Em 8 de março de 2017, a Comissão de Constituição, Justiça e Cidadania (CCJ) aprovou, com 17 votos favoráveis e uma abstenção, o Projeto de Lei do Senado (PLS) 612/2011, de autoria da Senadora Marta Suplicy (PMDB-SP), que prevê a alteração do Código Civil para a inclusão do reconhecimento da união estável entre pessoas do mesmo sexo como entidade familiar, bem como da possibilidade de conversão em casamento.

Muito embora o Supremo Tribunal Federal (STF) e o Conselho Nacional de Justiça (CNJ) já tenham se posicionado, em decisões históricas nos anos de 2011 e 2013, pelo reconhecimento do direito de formalização contratual das uniões homoafetivas, vetando a recusa por parte dos tabelionatos e registros civis de todo país na lavratura e celebração dessas uniões, a aprovação do referido PLS é extremamente emblemática e relevante, especialmente no que tange à garantia de direitos à população LGBT.
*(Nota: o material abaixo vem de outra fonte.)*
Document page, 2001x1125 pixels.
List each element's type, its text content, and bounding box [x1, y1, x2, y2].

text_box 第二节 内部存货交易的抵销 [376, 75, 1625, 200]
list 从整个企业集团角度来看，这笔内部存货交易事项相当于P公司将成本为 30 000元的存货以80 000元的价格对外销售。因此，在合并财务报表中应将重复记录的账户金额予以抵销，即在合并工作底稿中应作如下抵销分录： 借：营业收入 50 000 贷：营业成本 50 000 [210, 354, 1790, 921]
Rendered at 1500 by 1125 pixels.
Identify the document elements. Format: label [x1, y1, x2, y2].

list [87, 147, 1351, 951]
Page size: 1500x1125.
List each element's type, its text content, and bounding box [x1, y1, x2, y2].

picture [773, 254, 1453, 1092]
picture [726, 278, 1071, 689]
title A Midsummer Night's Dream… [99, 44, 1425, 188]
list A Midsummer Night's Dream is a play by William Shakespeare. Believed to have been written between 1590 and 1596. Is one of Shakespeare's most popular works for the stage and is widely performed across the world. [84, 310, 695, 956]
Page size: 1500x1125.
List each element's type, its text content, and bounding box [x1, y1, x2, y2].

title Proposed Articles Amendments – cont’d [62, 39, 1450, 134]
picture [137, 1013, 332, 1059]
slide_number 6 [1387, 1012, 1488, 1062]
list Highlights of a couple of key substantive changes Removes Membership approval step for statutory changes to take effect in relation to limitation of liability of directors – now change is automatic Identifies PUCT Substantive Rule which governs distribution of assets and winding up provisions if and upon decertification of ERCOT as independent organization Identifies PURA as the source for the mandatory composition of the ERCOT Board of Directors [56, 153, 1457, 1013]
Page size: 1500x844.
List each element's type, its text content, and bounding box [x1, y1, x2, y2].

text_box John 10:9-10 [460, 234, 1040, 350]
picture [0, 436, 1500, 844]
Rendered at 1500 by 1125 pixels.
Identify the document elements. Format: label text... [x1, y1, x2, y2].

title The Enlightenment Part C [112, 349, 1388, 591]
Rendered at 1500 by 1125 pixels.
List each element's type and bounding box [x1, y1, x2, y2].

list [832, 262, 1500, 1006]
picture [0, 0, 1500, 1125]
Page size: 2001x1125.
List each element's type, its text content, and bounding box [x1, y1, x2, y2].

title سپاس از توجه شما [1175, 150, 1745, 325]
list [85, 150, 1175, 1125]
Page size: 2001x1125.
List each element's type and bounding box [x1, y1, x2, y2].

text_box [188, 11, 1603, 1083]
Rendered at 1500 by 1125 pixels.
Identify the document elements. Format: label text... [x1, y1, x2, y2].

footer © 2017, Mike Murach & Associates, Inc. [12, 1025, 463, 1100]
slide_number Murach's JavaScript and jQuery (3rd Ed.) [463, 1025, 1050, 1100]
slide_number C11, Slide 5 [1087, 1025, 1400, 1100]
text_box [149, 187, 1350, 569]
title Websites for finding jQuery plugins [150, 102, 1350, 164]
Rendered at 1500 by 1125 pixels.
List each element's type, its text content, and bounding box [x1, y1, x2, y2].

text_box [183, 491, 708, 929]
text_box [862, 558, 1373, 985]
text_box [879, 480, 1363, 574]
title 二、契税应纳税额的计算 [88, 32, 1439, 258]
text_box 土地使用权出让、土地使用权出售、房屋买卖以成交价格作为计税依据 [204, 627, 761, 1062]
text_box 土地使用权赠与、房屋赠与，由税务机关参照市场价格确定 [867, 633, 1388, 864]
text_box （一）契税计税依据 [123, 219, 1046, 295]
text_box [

Atualmente, o Código Civil brasileiro reconhece como entidade familiar a “união estável entre o homem e a mulher, configurada na convivência pública, contínua e duradoura e estabelecida com o objetivo de constituição de família”. Com a aprovação final do referido PLS a redação legislativa passaria a substituir os termos “o homem e a mulher”, para “duas pessoas”, mantendo-se, entretanto, as demais disposições já existentes.

A modificação legislativa traz mais segurança jurídica aos efeitos patrimoniais decorrentes das uniões homoafetivas, impedindo de uma vez por todas a recusa no reconhecimento dessas uniões em razão da inexistência de previsão legal. Além disso, se finalmente aprovada, a alteração se tornará símbolo de um resultado de anos de luta pelos direitos LGBT.

O PLS recebeu voto favorável do relator, senador Roberto Requião (PMDB-PR), e aguarda votação em turno suplementar, quando terá apreciação terminativa.

No âmbito legislativo, a título de informação, existem dois projetos de lei envolvendo a questão:

- Projeto de Lei nº 6.583/2013, que dispõe sobre o Estatuto das Famílias, já aprovado pela Comissão Especial da Família da Câmara – o que significa que poderá seguir para votação no Senado Federal sem a necessidade de ser submetido à apreciação do Plenário da Câmara dos Deputados, a menos que 51 destes interponham um recurso. Referido Projeto define como entidade familiar o núcleo formado a partir da união entre um homem e uma mulher, por meio de casamento ou união estável; e

- Projeto de Lei nº 2.285/2007, que pretende retirar os dispositivos legais do capítulo que versa sobre Direito de Família do Código Civil e criar uma lei autônoma (um “Código de Família Brasileiro”), com a complementação de novas disposições. Tal Projeto não tem movimentação desde 2014 e define como entidade familiar a o casamento ou a união estável entre um homem e uma mulher e a união entre duas pessoas do mesmo sexo.